Kultur / 23.04.2020 • 21:00 Uhr
Monika Helfer erhält bedeutende Auszeichnung
Monika Helfer bei der Lesung aus “Die Bagage” Anfang März dieses Jahres bei Russmedia in Schwarzach. VN/RP


Roman „Die Bagage“ der Vorarlberger Schriftstellerin ist auf den Bestsellerlisten. Verfilmung von „Oskar und Lilli“ ist erfolgt.

Solothurn, Schwarzach Normalerweise wäre Monika Helfer (72) jetzt viel unterwegs. Ihr neuer Roman „Die Bagage“ wurde von den Kritikern hochgelobt und ist bei den Leserinnen und Lesern begehrt. Die Geschichte von Maria und Josef, die am Rande eines Dorfes wohnen, in dem sich das Leben durch den Ersten Weltkrieg verändert, sowie die Geschichte von ihrem Kind Grete, mit dem die Mutter der Schriftstellerin gemeint ist, obwohl vieles in ihrer Erzählung dem Fiktiven zuzuordnen ist, hat mit ihrer Schönheit und mit der Kraft, mit der sie berührt, überzeugt und steht ganz oben auf den maßgeblichen Bestsellerlisten im deutschsprachigen Raum. „Ich freue mich, dass das Buch so gut ankommt, habe jetzt aber keine andere Möglichkeit, als mich mit der Situation abzufinden und alles weitere auf mich zukommen zu lassen“, sagt Monika Helfer. Sie lebt in Hohenems, geplante Lesereisen sind aufgrund der Covid19-Pandemie abgesagt, beim Verlag hat man sich verzweifelt gezeigt, denn das Interesse am Buch liegt weit über den Prognosen.

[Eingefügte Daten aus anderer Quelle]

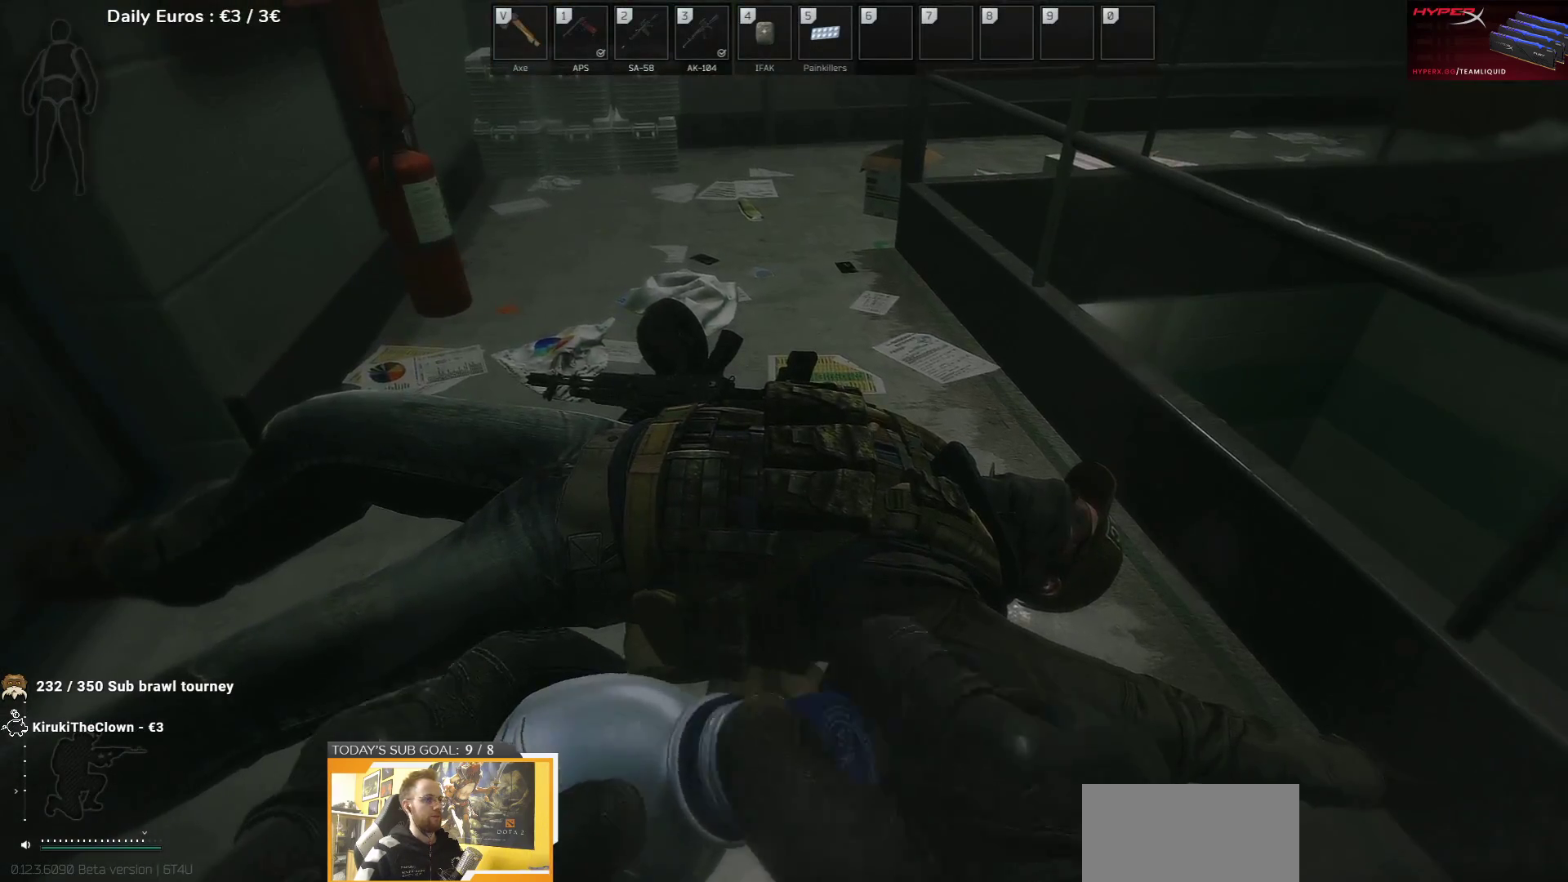
{"keys": [], "events": [[317, "tab", "down"], [417, "tab", "up"]]}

Solothurner Literaturpreis

Gerade wurde ihr der Solothurner Literaturpreis zuerkannt. „Helfers Figuren zeichnen ein um keine Konvention bekümmertes Selbstbewusstsein aus“, heißt es in der Juryerklärung. Der mit 15.000 Schweizer Franken dotierte Preis wird normalerweise im Rahmen der Solothurner Literaturtage verliehen. Doch was ist schon normal in diesen Monaten? Das Festival wird heuer lediglich online zu erleben sein, wobei das Programm Ende April bekannt gegeben wird. Zu den vorherigen Preisträgern zählen Peter Stamm, Peter Bichsel, Thomas Hürlimann und Juli Zeh. Der Solothurner Literaturpreis heißt etwas.

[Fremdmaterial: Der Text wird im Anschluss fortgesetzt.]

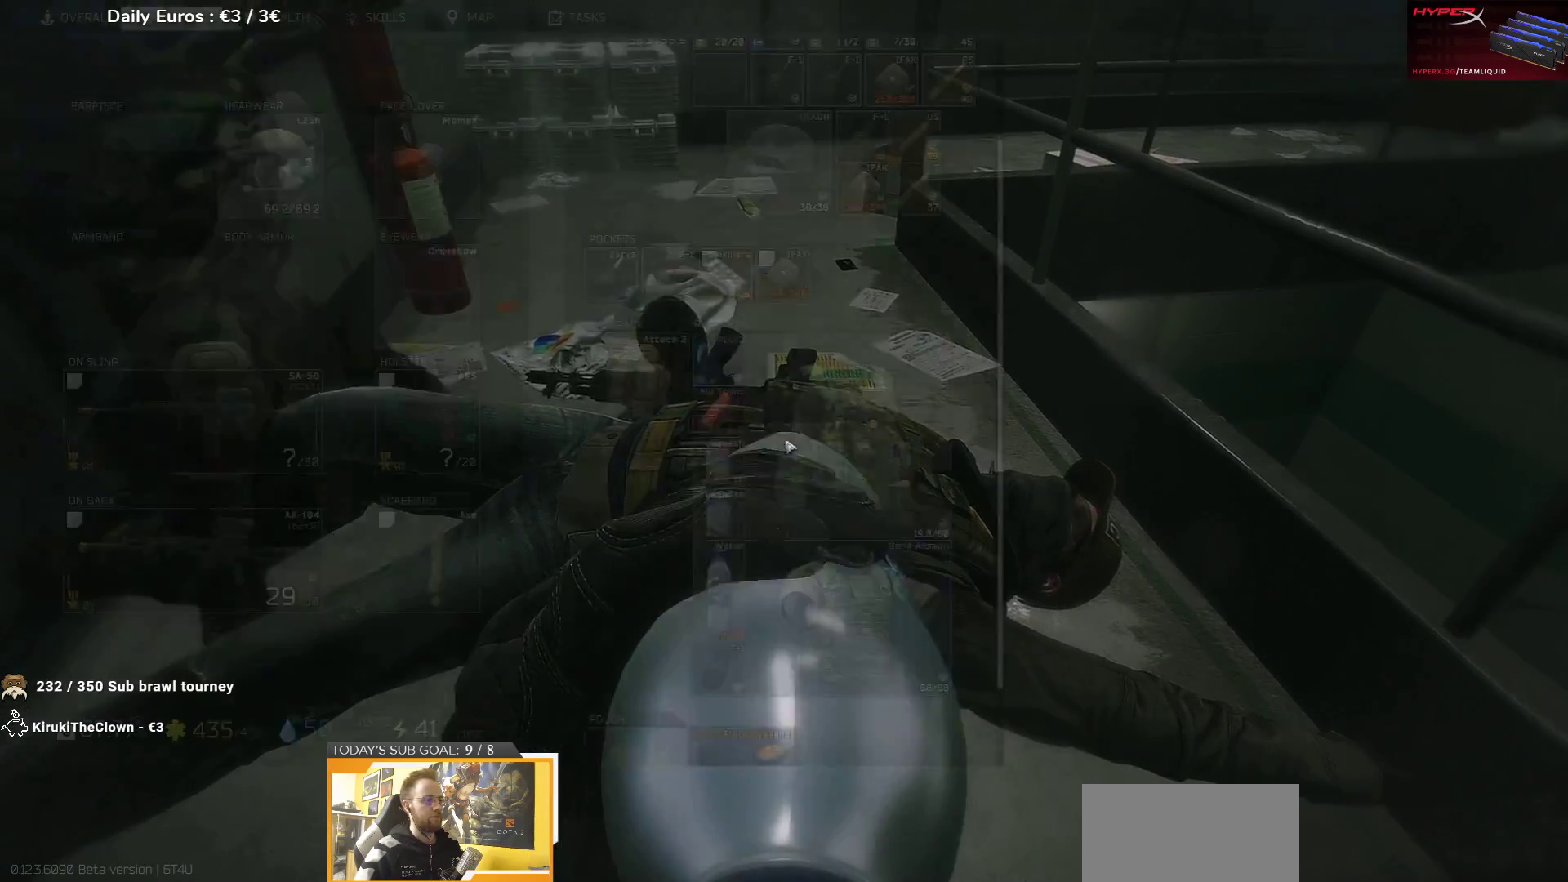
{"keys": [], "events": [[233, "tab", "down"], [317, "tab", "up"]]}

Lesungen mit Kommunikationsmöglichkeiten zwischen Schriftstellern und Publikum wird es hoffentlich im Herbst wieder geben und man darf darauf gespannt sein, inwieweit vom Roman „Die Bagage“ rund um die Frankfurter Buchmesse die Rede sein wird, egal ob diese heuer stattfinden kann oder nicht.

“Ein toller Regisseur”

Ein weiterer Event ist vorläufig auch in der Warteschleife, einer der ersten großen Romanerfolge von Monika Helfer, nämlich das 1994 erschienene Buch „Oskar und Lilli“, das auch für ein Hörspiel adaptiert wurde, ist in den letzten zwei Jahren verfilmt worden. Es ist die Geschichte zweier Kinder, die sich unter schwierigen Verhältnissen, untergebracht in verschiedenen Pflegefamilien, durchschlagen. Unter dem Titel „Ein bisschen bleiben wir noch“ wurde das Werk von Arash T. Riahi heuer beim Max Ophüls Festival mit einem Publikumspreis ausgezeichnet. „Ich habe einige Ausschnitte gesehen, es ist ein sehr schöner Film von einem tollen Regisseur“, ist Monika Helfer beeindruckt und einverstanden mit der etwas anderen Perspektive bzw. Rahmenhandlung, die Arash T. Riahi, der auch das Drehbuch verfasst hat, wählt. Die Filmpremiere hätte im April dieses Jahres stattfinden sollen. Ein möglicher Termin steht noch nicht fest, aber man darf wohl davon ausgehen, dass dieser Film sein Publikum findet.